### [Задание]
Замените «Cache configuration» на «Cache settings» во фрагменте, который открывается строкой, содержащей «## Table of Contents», и закрывается строкой, содержащей «- [2.1. Jwt», оставив всё остальное без изменений. Приведите только этот фрагмент, включая обе граничные строки.

Записи, извлечённые из подборки:

-*-*-

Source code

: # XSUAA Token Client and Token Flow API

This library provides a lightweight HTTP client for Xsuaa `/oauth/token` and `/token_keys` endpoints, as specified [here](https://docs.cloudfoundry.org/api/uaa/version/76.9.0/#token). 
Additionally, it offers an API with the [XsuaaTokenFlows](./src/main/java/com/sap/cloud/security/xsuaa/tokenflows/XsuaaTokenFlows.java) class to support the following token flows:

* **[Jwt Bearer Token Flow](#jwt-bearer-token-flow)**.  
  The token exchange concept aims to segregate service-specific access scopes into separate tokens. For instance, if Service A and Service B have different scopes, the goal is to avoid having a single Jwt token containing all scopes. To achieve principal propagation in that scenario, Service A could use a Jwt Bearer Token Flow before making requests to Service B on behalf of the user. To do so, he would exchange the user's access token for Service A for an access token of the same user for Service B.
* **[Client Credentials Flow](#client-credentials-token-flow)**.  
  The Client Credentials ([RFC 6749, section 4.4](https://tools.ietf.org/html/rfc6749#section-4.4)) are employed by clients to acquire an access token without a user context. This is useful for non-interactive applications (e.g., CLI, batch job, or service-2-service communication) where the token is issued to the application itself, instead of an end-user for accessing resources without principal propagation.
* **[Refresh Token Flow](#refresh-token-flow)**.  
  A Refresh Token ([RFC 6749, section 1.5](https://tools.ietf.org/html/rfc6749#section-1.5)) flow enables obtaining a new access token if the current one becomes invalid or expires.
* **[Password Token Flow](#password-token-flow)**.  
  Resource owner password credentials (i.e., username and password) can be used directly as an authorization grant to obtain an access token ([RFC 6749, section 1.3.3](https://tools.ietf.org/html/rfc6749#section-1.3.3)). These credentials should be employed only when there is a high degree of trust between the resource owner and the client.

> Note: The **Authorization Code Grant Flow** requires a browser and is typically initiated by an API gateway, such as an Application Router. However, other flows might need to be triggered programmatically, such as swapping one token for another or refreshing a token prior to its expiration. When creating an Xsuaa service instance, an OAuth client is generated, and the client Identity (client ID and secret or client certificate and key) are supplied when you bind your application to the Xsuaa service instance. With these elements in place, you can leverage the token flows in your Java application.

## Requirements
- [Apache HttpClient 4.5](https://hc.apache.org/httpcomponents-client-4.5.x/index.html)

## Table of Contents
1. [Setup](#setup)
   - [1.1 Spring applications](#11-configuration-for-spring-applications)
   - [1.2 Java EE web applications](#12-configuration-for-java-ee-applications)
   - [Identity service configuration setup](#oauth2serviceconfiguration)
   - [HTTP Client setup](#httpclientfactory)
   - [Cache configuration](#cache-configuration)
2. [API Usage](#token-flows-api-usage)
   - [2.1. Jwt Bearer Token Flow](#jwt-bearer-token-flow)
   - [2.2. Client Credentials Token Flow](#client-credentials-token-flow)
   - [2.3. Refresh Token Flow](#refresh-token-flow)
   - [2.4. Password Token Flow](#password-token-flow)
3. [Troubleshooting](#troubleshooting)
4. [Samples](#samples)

-*-*-

### [Результат]
## Table of Contents
1. [Setup](#setup)
   - [1.1 Spring applications](#11-configuration-for-spring-applications)
   - [1.2 Java EE web applications](#12-configuration-for-java-ee-applications)
   - [Identity service configuration setup](#oauth2serviceconfiguration)
   - [HTTP Client setup](#httpclientfactory)
   - [Cache settings](#cache-configuration)
2. [API Usage](#token-flows-api-usage)
   - [2.1. Jwt Bearer Token Flow](#jwt-bearer-token-flow)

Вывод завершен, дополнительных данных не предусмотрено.